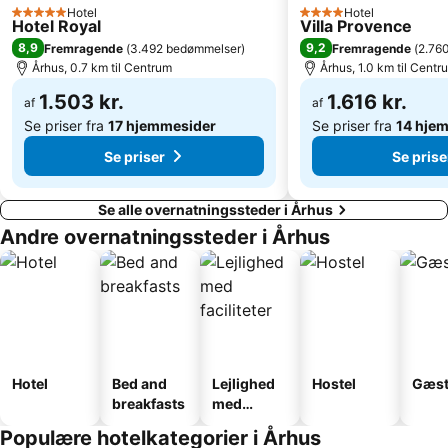
Hotel
Hotel
5 Stjerner
4 Stjerner
Hotel Royal
Villa Provence
8,9
9,2
Fremragende
(
3.492 bedømmelser
)
Fremragende
(
2.76
Århus, 0.7 km til Centrum
Århus, 1.0 km til Centr
1.503 kr.
1.616 kr.
af
af
Se priser fra
17 hjemmesider
Se priser fra
14 hje
Se priser
Se prise
Se alle overnatningssteder i Århus
Andre overnatningssteder i Århus
Hotel
Bed and
Lejlighed
Hostel
Gæst
breakfasts
med
faciliteter
Populære hotelkategorier i Århus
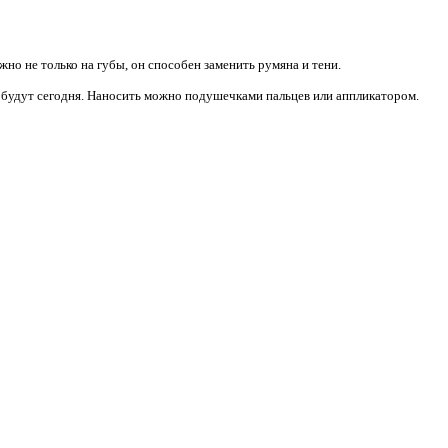
жно не только на губы, он способен заменить румяна и тени.
бы будут сегодня. Наносить можно подушечками пальцев или аппликатором.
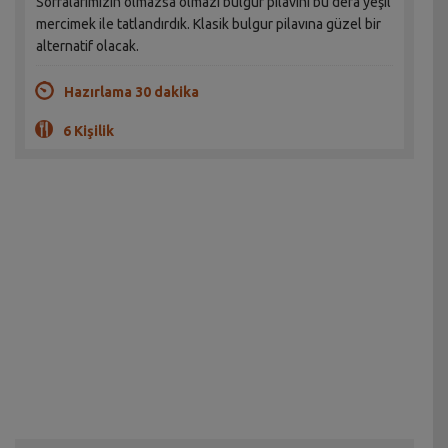
Sofralarımızın olmazsa olmazı bulgur pilavını bu defa yeşil
mercimek ile tatlandırdık. Klasik bulgur pilavına güzel bir
alternatif olacak.
Hazırlama 30 dakika
6 Kişilik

******

## Task to carry out
Any picture in the listing above gets left out; output the rest exactly.

## Response below
Hotel
Hotel
5 Stjerner
4 Stjerner
Hotel Royal
Villa Provence
8,9
9,2
Fremragende
(
3.492 bedømmelser
)
Fremragende
(
2.76
Århus, 0.7 km til Centrum
Århus, 1.0 km til Centr
1.503 kr.
1.616 kr.
af
af
Se priser fra
17 hjemmesider
Se priser fra
14 hje
Se priser
Se prise
Se alle overnatningssteder i Århus
Andre overnatningssteder i Århus
Hotel
Bed and
Lejlighed
Hostel
Gæst
breakfasts
med
faciliteter
Populære hotelkategorier i Århus
жно не только на губы, он способен заменить румяна и тени.
бы будут сегодня. Наносить можно подушечками пальцев или аппликатором.
Sofralarımızın olmazsa olmazı bulgur pilavını bu defa yeşil
mercimek ile tatlandırdık. Klasik bulgur pilavına güzel bir
alternatif olacak.
Hazırlama 30 dakika
6 Kişilik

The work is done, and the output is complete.